_Exercise_. Rewrite the lines of the records below with every "common name" changed to "vernacular name" and nothing else altered, and please leave the pictures out.

_Source data_.
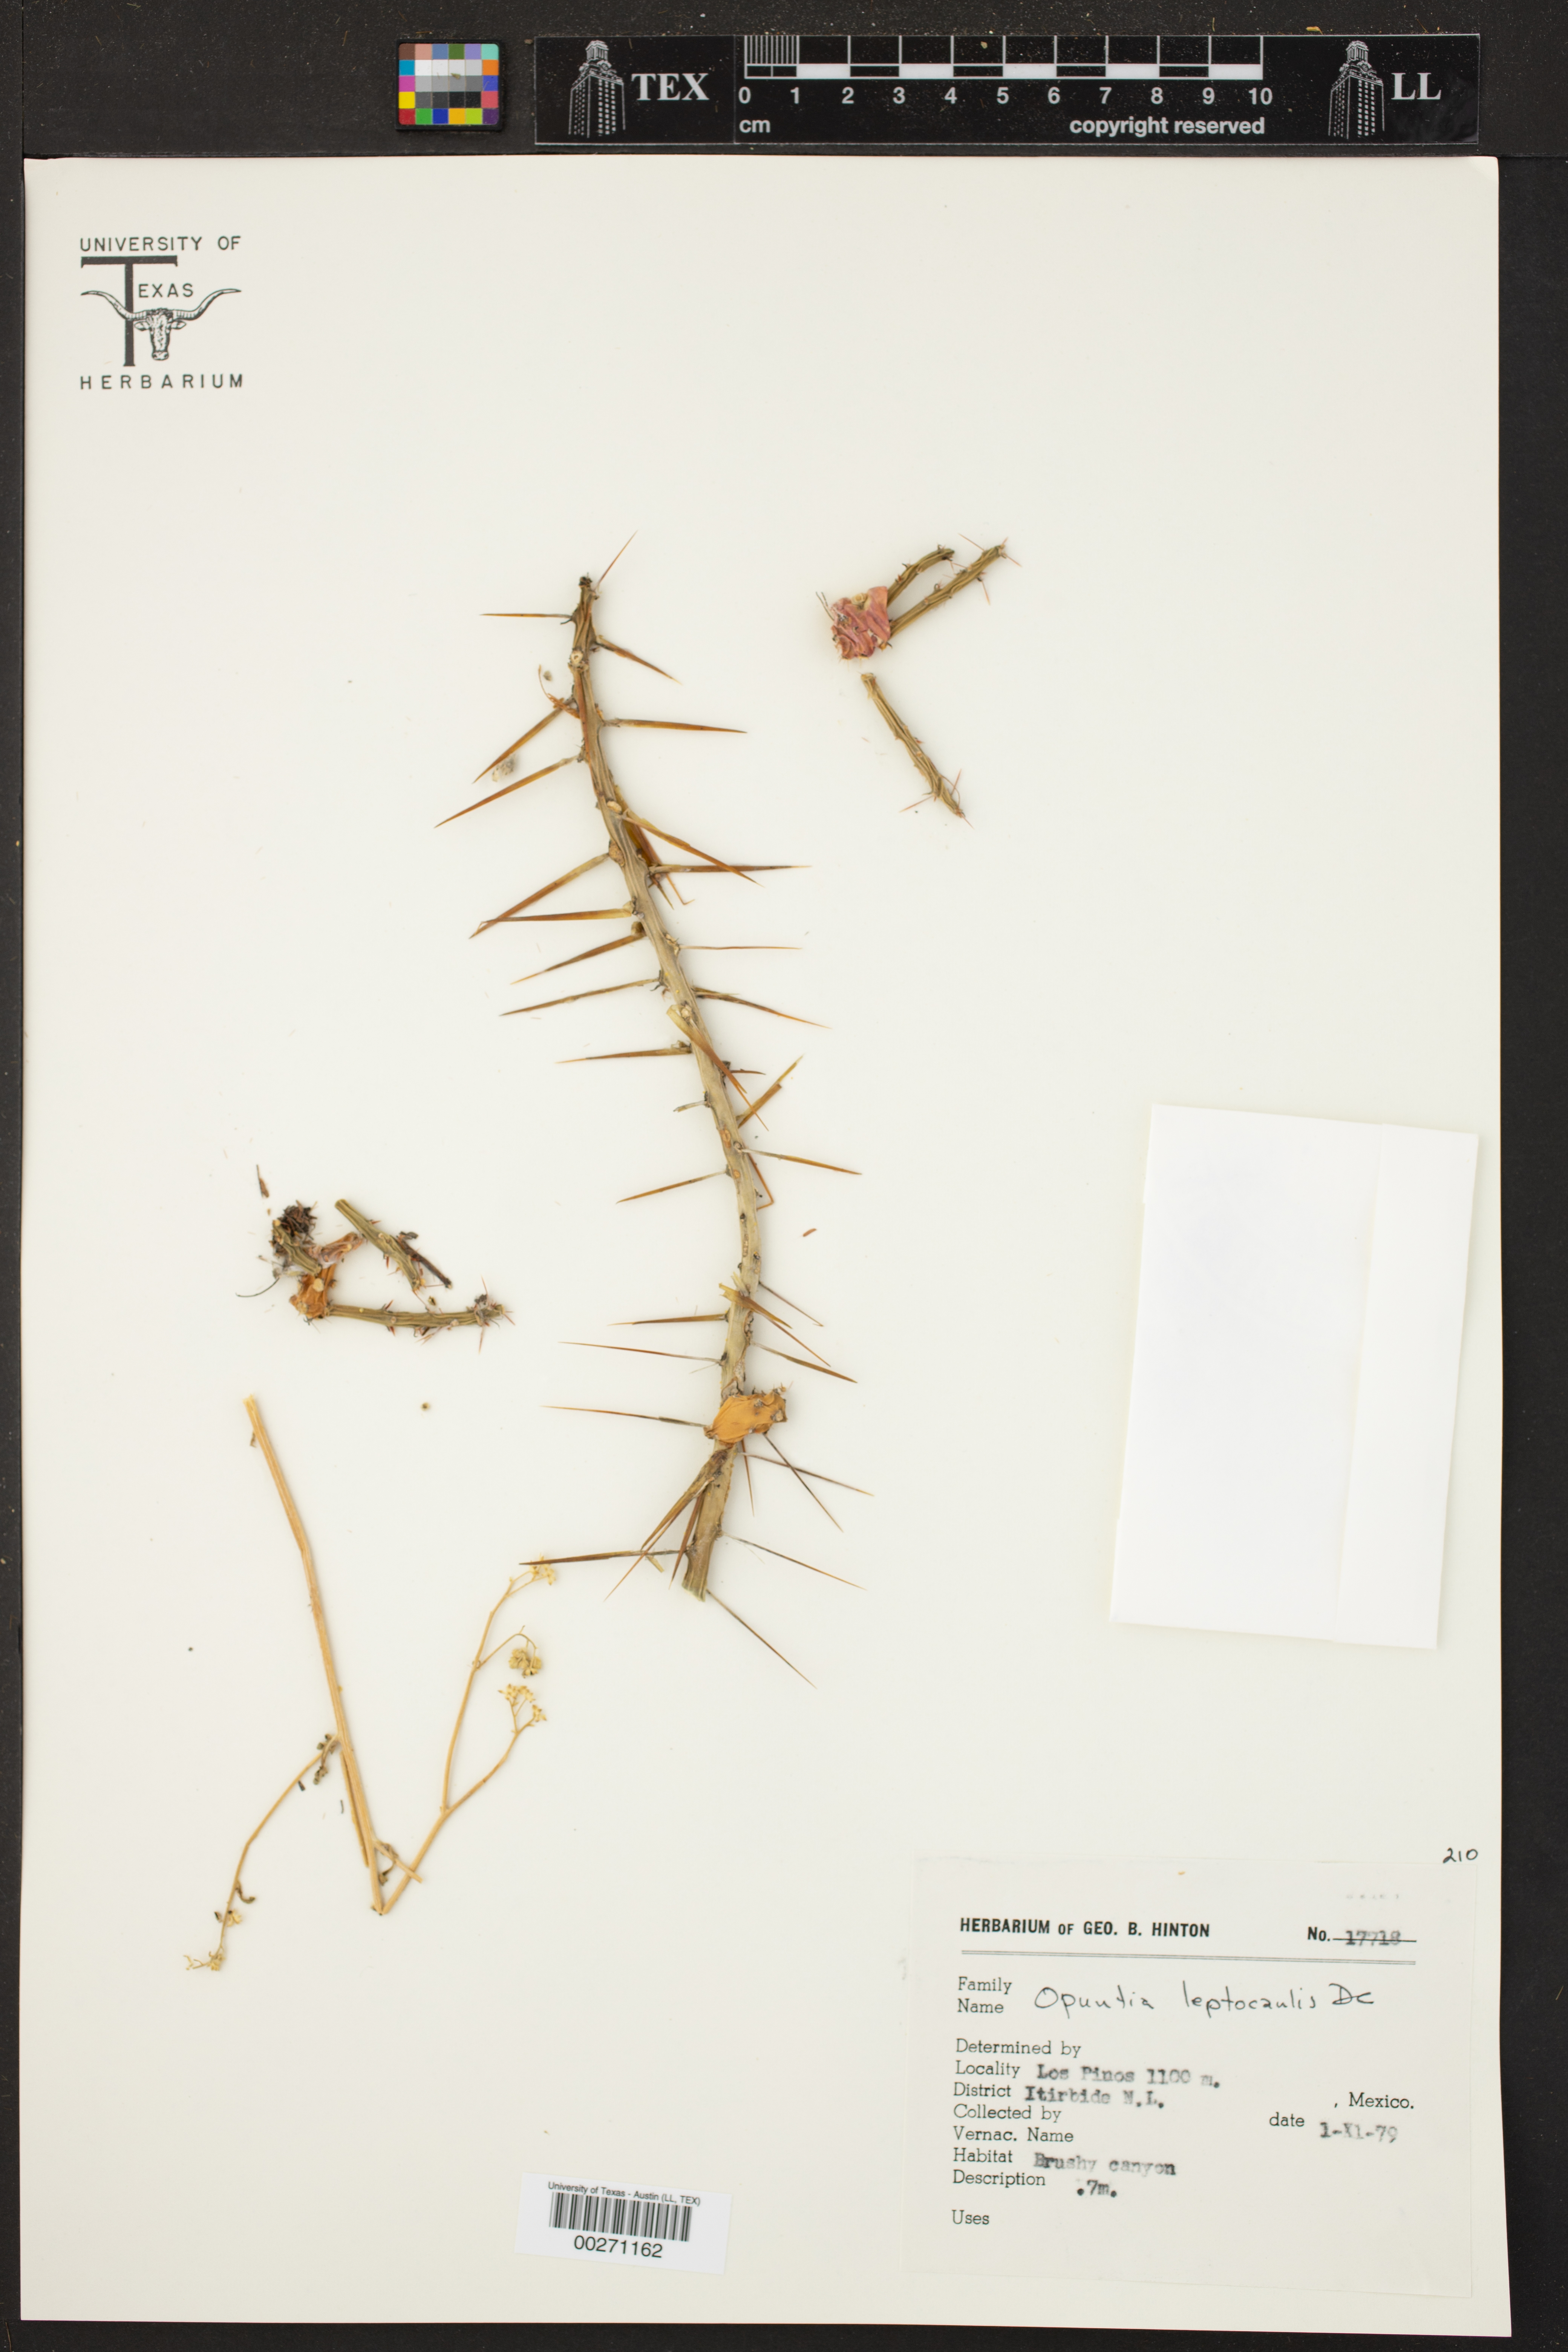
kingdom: Plantae
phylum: Tracheophyta
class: Magnoliopsida
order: Caryophyllales
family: Cactaceae
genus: Cylindropuntia
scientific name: Cylindropuntia leptocaulis
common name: Christmas cactus
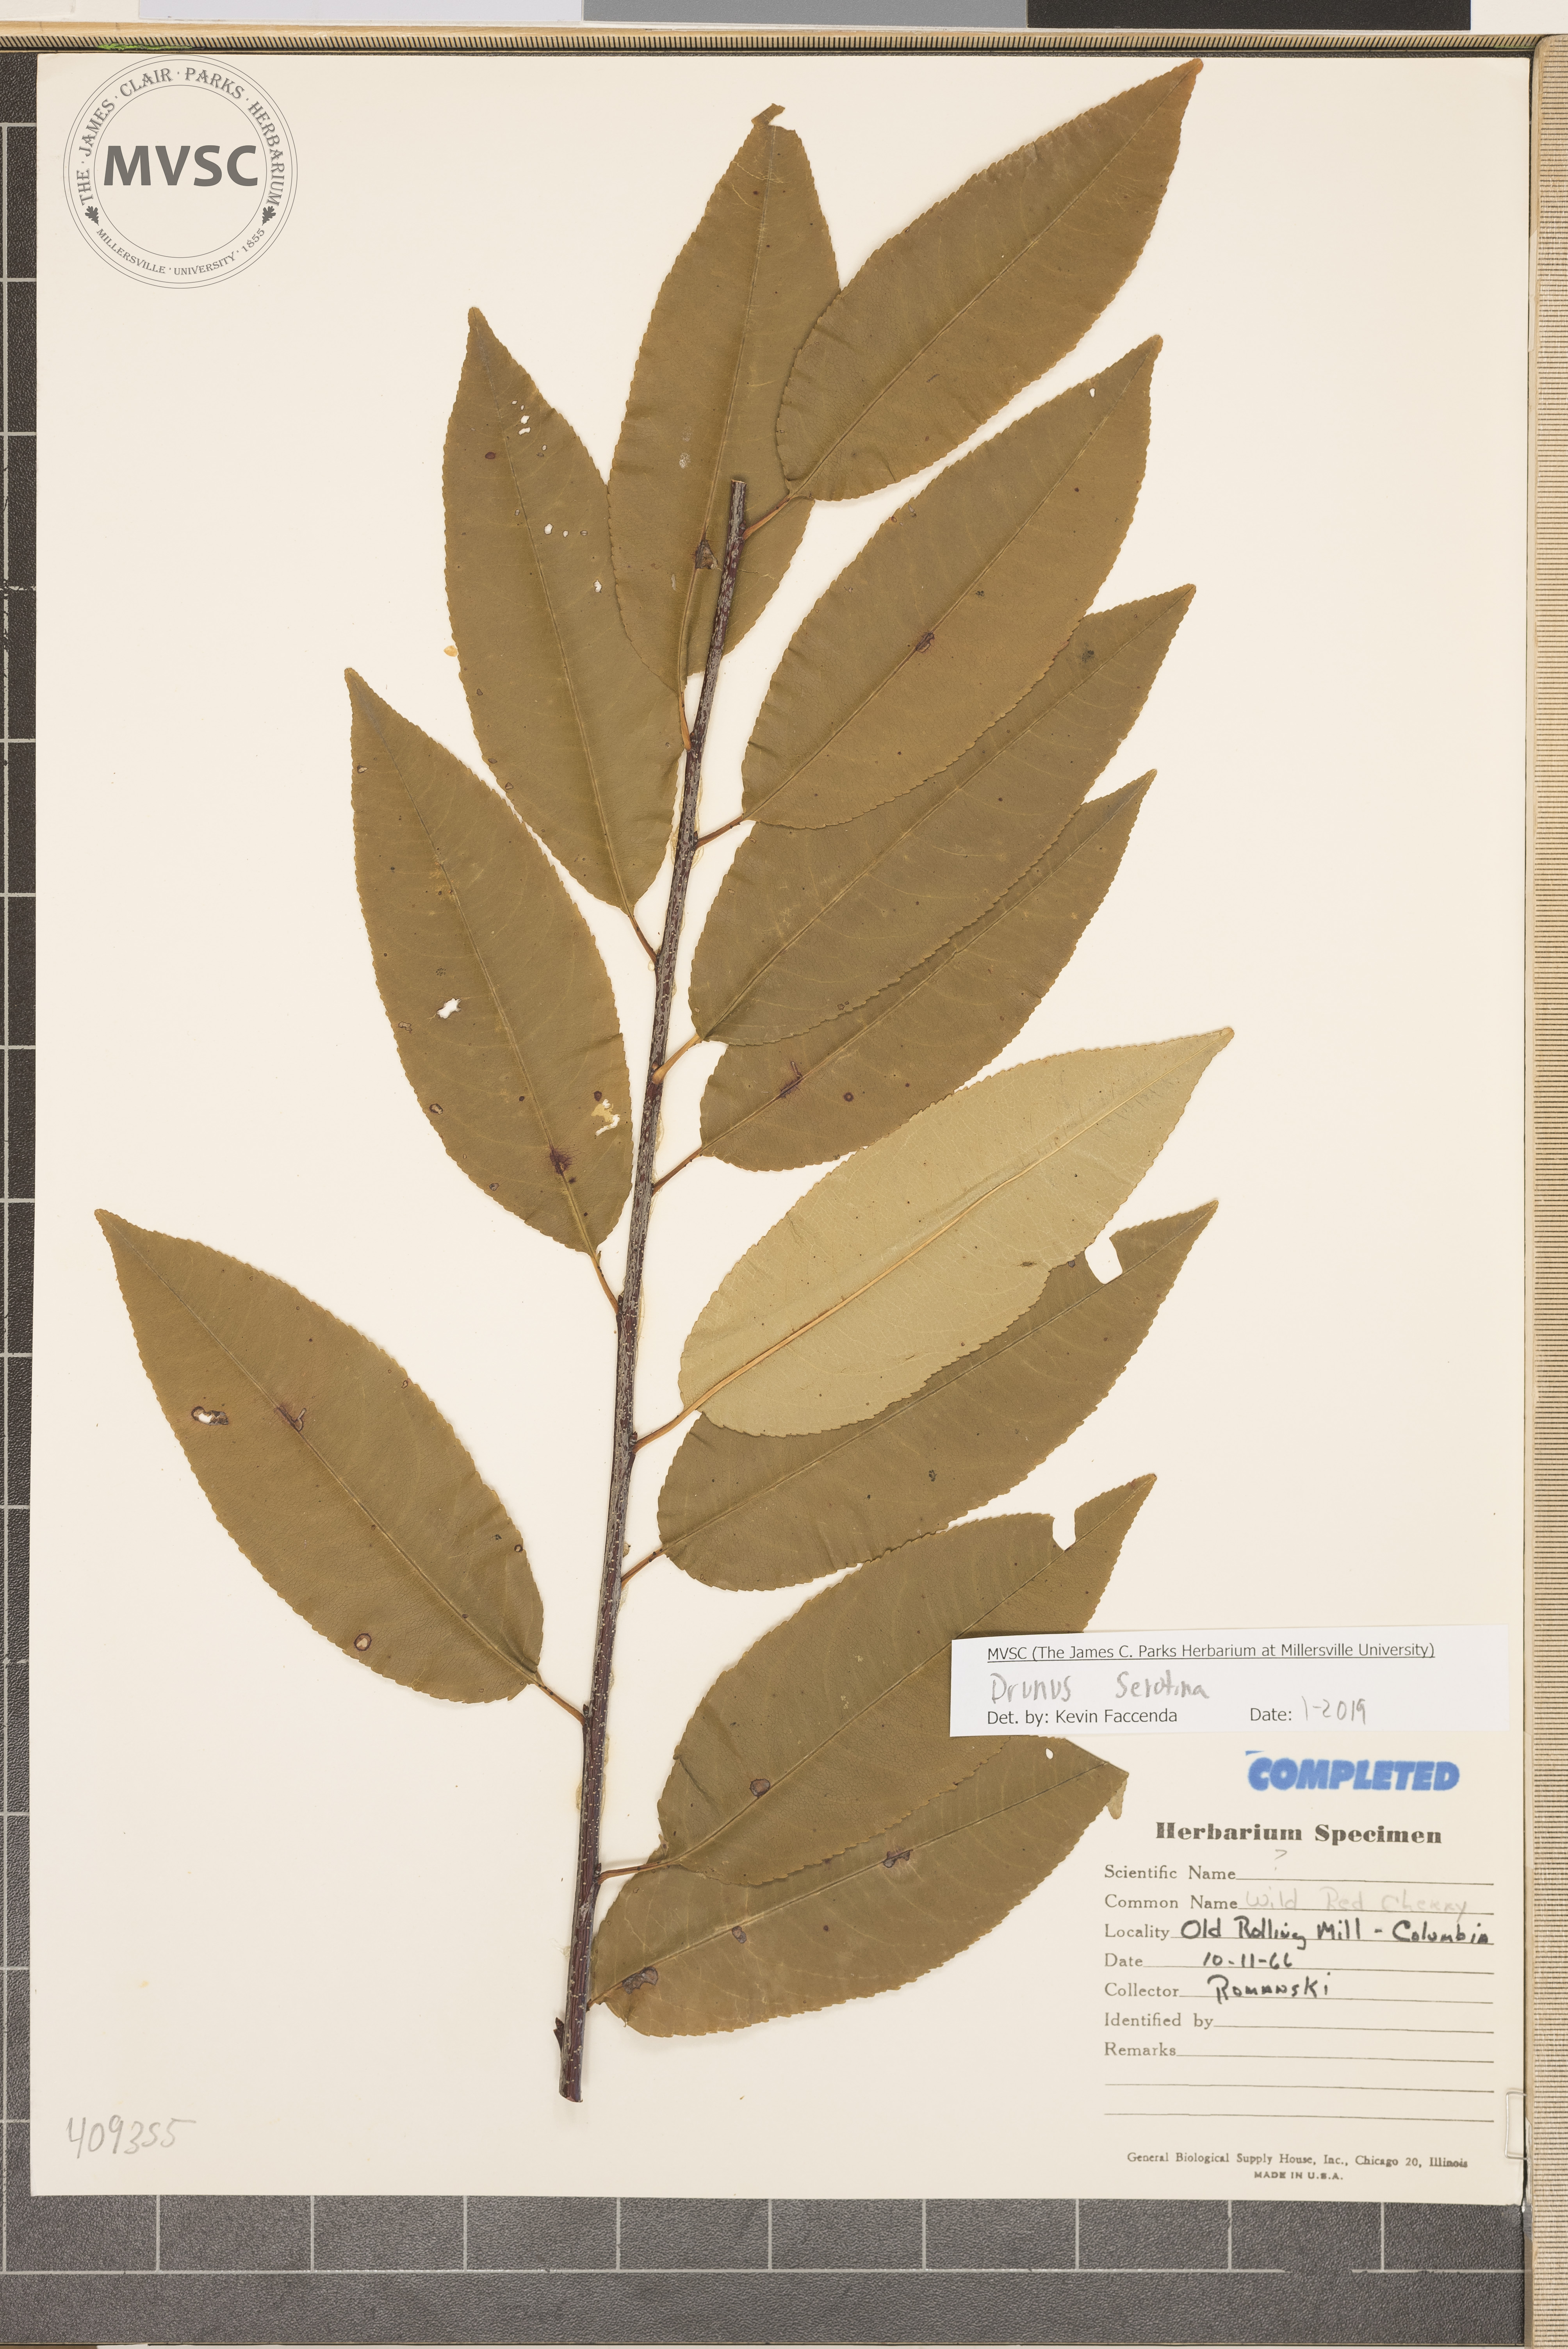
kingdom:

_Output for this task_.
kingdom: Plantae
phylum: Tracheophyta
class: Magnoliopsida
order: Caryophyllales
family: Cactaceae
genus: Cylindropuntia
scientific name: Cylindropuntia leptocaulis
vernacular name: Christmas cactus
kingdom:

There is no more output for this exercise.